* [Excerpt to read]
This Review Along With 240 Others Is Available In My
SOUNDS GOOD E-Book on all Amazon sites
THERE'S SOMETHING ABOUT 1971... - Exceptional CD Remasters
Over 1530 E-Pages
Just Click Below To Purchase for £3.95
Thousands of E-Pages - All Details and In-Depth Reviews From Discs
(No Cut and Paste Crap)
"Mirror Man" LP is 1967 Recordings Issued in 1971
"...Gimme Dat Harp Boy..."
"...Gimme Dat Harp Boy..."
The story behind Beefheart's
1971 "Mirror Man" LP and this 1999 CD reissue runs to a few pages of
convoluted shenanigans - but here goes at a potted explanation so that you know
what you're dealing with.
First up - when the US vinyl
LP Buddah BDS 5077 was released in May 1971 in a die-cut gatefold sleeve with
only 4-tracks (Buddah 2365 002 in the UK) - "Tarot Plane" (19:00) and
"Kandy Korn" (8:00) on Side 1 and "25th Century Quaker"
(8:59) and "Mirror Man" (19:00) on Side 2 - the liner notes
erroneously claimed that the album was live material 'recorded one night in Los
Angeles in 1965' – perhaps in some club - which just wasn't true.
Beefheart and his gang of
four (see band names below) had gone into TTG Studios in LA in October 1967 and
recorded three tracks 'live' in the studio with further rough studio sessions
taking place in November. Buddah didn't like what they heard and put the whole
project on indefinite hold. They then sent the Captain and his boys over to
England (where they were more popular) to be championed by a true fan - BBC
Radio 1's most famous DJ John Peel. Some of the songs and sessions were added
to, remixed and so on and came out on the second official album "Strictly
Personal" in October 1968.

* [Aim of the task]
Pick up the "Mirror Man" review above after its final sentence and keep writing it. The items after the text aren't needed.

* [Record excerpts]
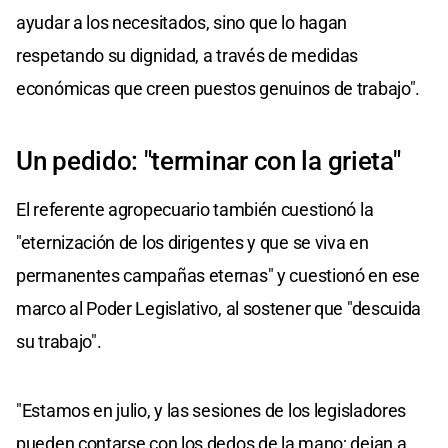
ayudar a los necesitados, sino que lo hagan
respetando su dignidad, a través de medidas
económicas que creen puestos genuinos de trabajo".
Un pedido: "terminar con la grieta"
El referente agropecuario también cuestionó la
"eternización de los dirigentes y que se viva en
permanentes campañas eternas" y cuestionó en ese
marco al Poder Legislativo, al sostener que "descuida
su trabajo".
"Estamos en julio, y las sesiones de los legisladores
pueden contarse con los dedos de la mano; dejan a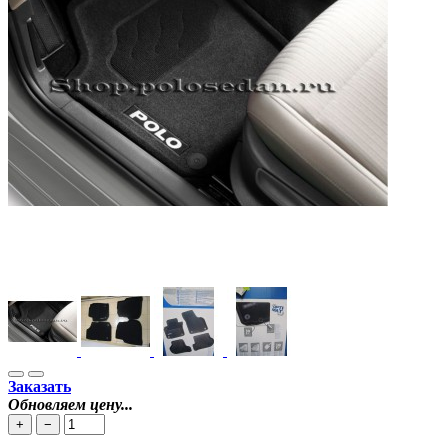
Заказать
Обновляем цену...
+
−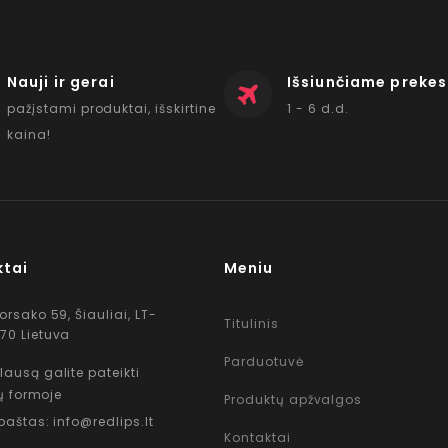
Nauji ir gerai
Išsiunčiame prekes
pažįstami produktai, išskirtine
1 - 6 d.d.
kaina!
ktai
Meniu
Korsako 59, Šiauliai, LT-
Titulinis
70 Lietuva
Parduotuvė
lausą galite pateikti
ų formoje
Produktų apžvalgos
 paštas: info@redlips.lt
Kontaktai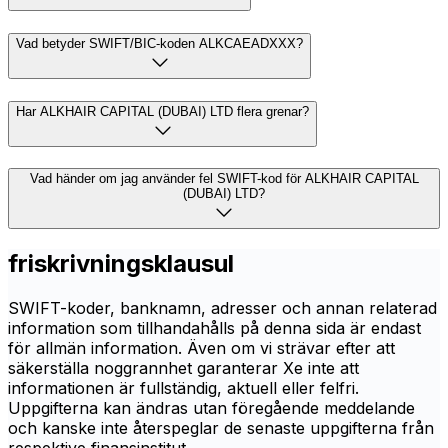
Vad betyder SWIFT/BIC-koden ALKCAEADXXX?
Har ALKHAIR CAPITAL (DUBAI) LTD flera grenar?
Vad händer om jag använder fel SWIFT-kod för ALKHAIR CAPITAL
(DUBAI) LTD?
friskrivningsklausul
SWIFT-koder, banknamn, adresser och annan relaterad
information som tillhandahålls på denna sida är endast
för allmän information. Även om vi strävar efter att
säkerställa noggrannhet garanterar Xe inte att
informationen är fullständig, aktuell eller felfri.
Uppgifterna kan ändras utan föregående meddelande
och kanske inte återspeglar de senaste uppgifterna från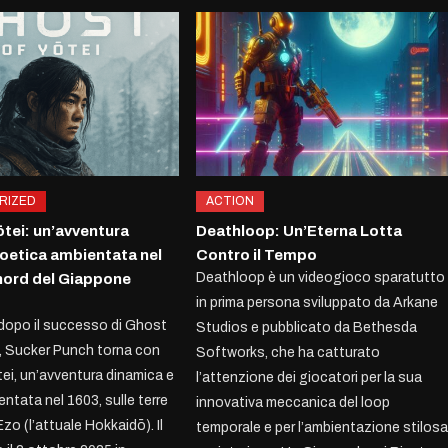
RIZED
ACTION
ōtei: un’avventura
Deathloop: Un’Eterna Lotta
poetica ambientata nel
Contro il Tempo
Deathloop è un videogioco sparatutto
nord del Giappone
in prima persona sviluppato da Arkane
dopo il successo di Ghost
Studios e pubblicato da Bethesda
, Sucker Punch torna con
Softworks, che ha catturato
ei, un’avventura dinamica e
l’attenzione dei giocatori per la sua
ntata nel 1603, sulle terre
innovativa meccanica del loop
zo (l’attuale Hokkaidō). Il
temporale e per l’ambientazione stilos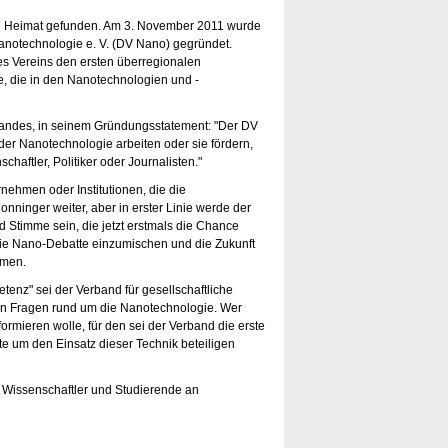
e Heimat gefunden. Am 3. November 2011 wurde
notechnologie e. V. (DV Nano) gegründet.
s Vereins den ersten überregionalen
, die in den Nanotechnologien und -
bandes, in seinem Gründungsstatement: "Der DV
 der Nanotechnologie arbeiten oder sie fördern,
haftler, Politiker oder Journalisten."
nehmen oder Institutionen, die die
onninger weiter, aber in erster Linie werde der
d Stimme sein, die jetzt erstmals die Chance
 die Nano-Debatte einzumischen und die Zukunft
mmen.
enz" sei der Verband für gesellschaftliche
en Fragen rund um die Nanotechnologie. Wer
rmieren wolle, für den sei der Verband die erste
te um den Einsatz dieser Technik beteiligen
e Wissenschaftler und Studierende an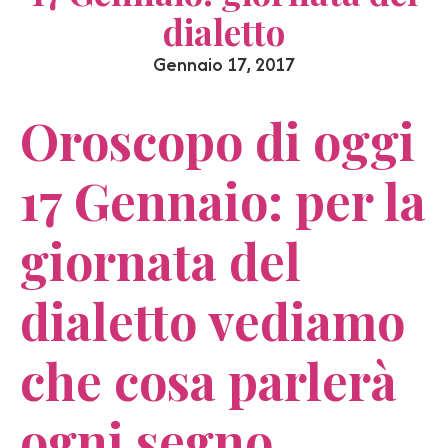
dialetto
Gennaio 17, 2017
Oroscopo di oggi
17 Gennaio: per la
giornata del
dialetto vediamo
che cosa parlerà
ogni segno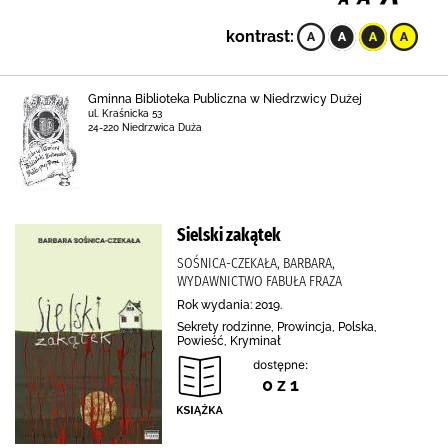
kontrast:
Gminna Biblioteka Publiczna w Niedrzwicy Dużej
ul. Kraśnicka 53
24-220 Niedrzwica Duża
Sielski zakątek
SOŚNICA-CZEKAŁA, BARBARA,
WYDAWNICTWO FABUŁA FRAZA
Rok wydania: 2019.
Sekrety rodzinne, Prowincja, Polska,
Powieść, Kryminał
dostępne:
0 z 1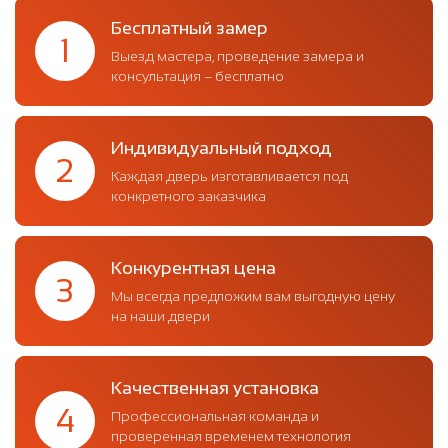
Бесплатный замер
1
Выезд мастера, проведение замера и
консультация – бесплатно
Индивидуальный подход
2
Каждая дверь изготавливается под
конкретного заказчика
Конкурентная цена
3
Мы всегда предложим вам выгодную цену
на наши двери
Качественная установка
4
Профессиональная команда и
проверенная временем технология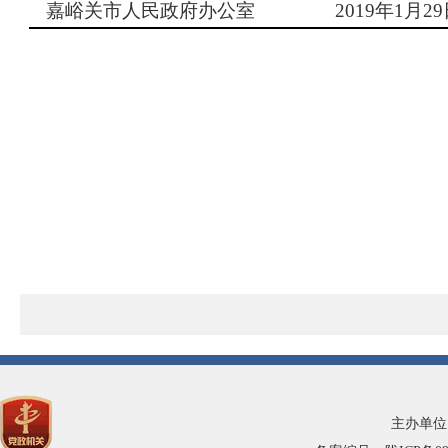
嘉峪关市人民政府办公室
2019
年
1
月
29
主办单位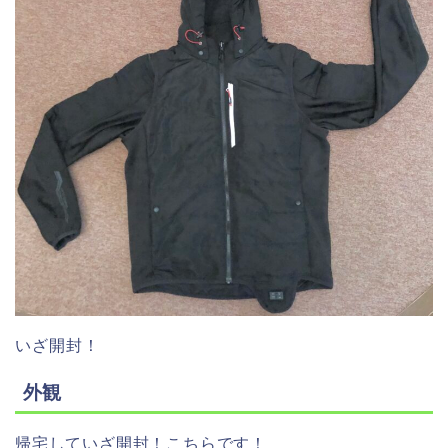
いざ開封！
外観
帰宅していざ開封！こちらです！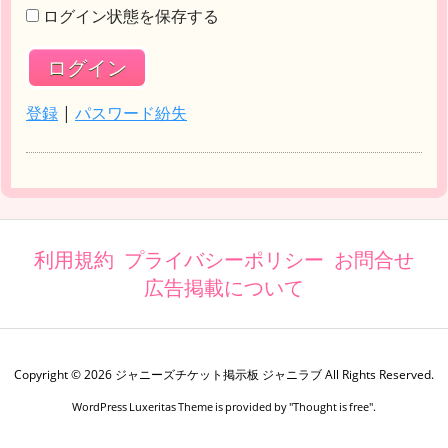
ログイン状態を保存する
登録
|
パスワード紛失
利用規約
プライバシーポリシー
お問合せ
広告掲載について
Copyright ©
2026
ジャニーズチケット掲示板 ジャニラブ
All Rights Reserved.
WordPress Luxeritas Theme is provided by "
Thought is free
".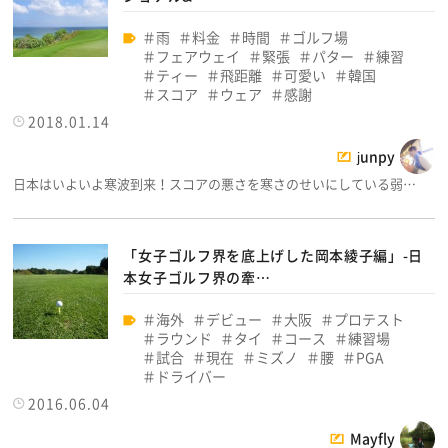
雨
料金
時間
ゴルフ場
フェアウェイ
緊張
パター
練習
ティー
飛距離
可愛い
韓国
スコア
ウェア
感謝
2018.01.14
junpy
日本はいよいよ寒波到来！スコアの悪さを寒さのせいにしている弱…
「女子ゴルフ界を底上げした岡本綾子編」-日
本女子ゴルフ界の牽…
海外
デビュー
大阪
プロテスト
ラウンド
タイ
コース
練習場
試合
現在
ミズノ
腰
PGA
ドライバー
2016.06.04
Mayfly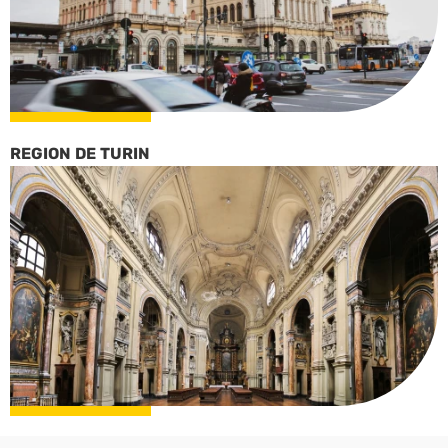
REGION DE TURIN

* [Result of the task]
Time passed and with the
November 1969 double-album "Trout Mask Replica" and a new LP on
Reprise Records in "Lick My Decals Off, Baby" from January 1971 all
gaining traction - someone went back into the vaults and chose the above four
mentioned tracks to clump together as a new album on Buddah Records -
"Mirror Man". Apparently Beefheart knew nothing of its release and as
the songs were 'unfinished' or 'crude' – he remained somewhat ambivalent
towards their merits - decrying it as some critics had initially done - then
being ok with it as the LPs heavy-blues-jam rep began to build over the
following years – some even saying it was as good as his blistering and
accessible "Safe As Milk" debut from November 1967.
Whilst researching a new
release in 1991 - England's Sequel Records went into the vaults once again and
subsequently found and reissued more of the previously unissued session tracks
- calling their 11-track January 1992 CD compilation "I May Be Hungry But
I'm Sure Not Weird – The Alternative Captain Beefheart" on Sequel NEX CD
215 (Barcode 5023224121523).
Which brings us via a
circuitous route and several mushroom pies to June 1999 and this new BMG
'Buddha Records' CD reissue of nine tracks (note the deliberately inverted
spelling on the last two letters of Buddah). Due to time constrictions - you
get the original four songs of the "Mirror Man" LP and five
additional outtakes - all stripped of unnecessary overdubs and as close as
Buddha feel they can get to the Captain's original vision. Here are the 1999 CD
reissue details...
UK released September 1999 (June 1999 in the USA) –
"The Mirror Man Sessions" by CAPTAIN BEEFHEART and HIS MAGIC BAND on
BMG/Buddha Records 74321 69174 2 (Barcode 743216917426) is an 'Expanded
Edition' CD Remaster of nine tracks that plays out as follows (76:23 minutes):
1. Tarotplane (19:08
minutes)
2. 25th Century Quaker (9:51
minutes)
3. Mirror Man (15:47
minutes)
4. Kandy Man (8:07 minutes)
5. Trust Us (Take 6) (7:06
minutes)
6. Safe As Milk (Take 12)
(5:01 minutes)
7. Beatle Bones N' Smokin'
Stones (3:11 minutes)
8. Moody Liz (Take 8) (4:34
minutes)
9. Gimme Dat Harp Boy (3:31
minutes)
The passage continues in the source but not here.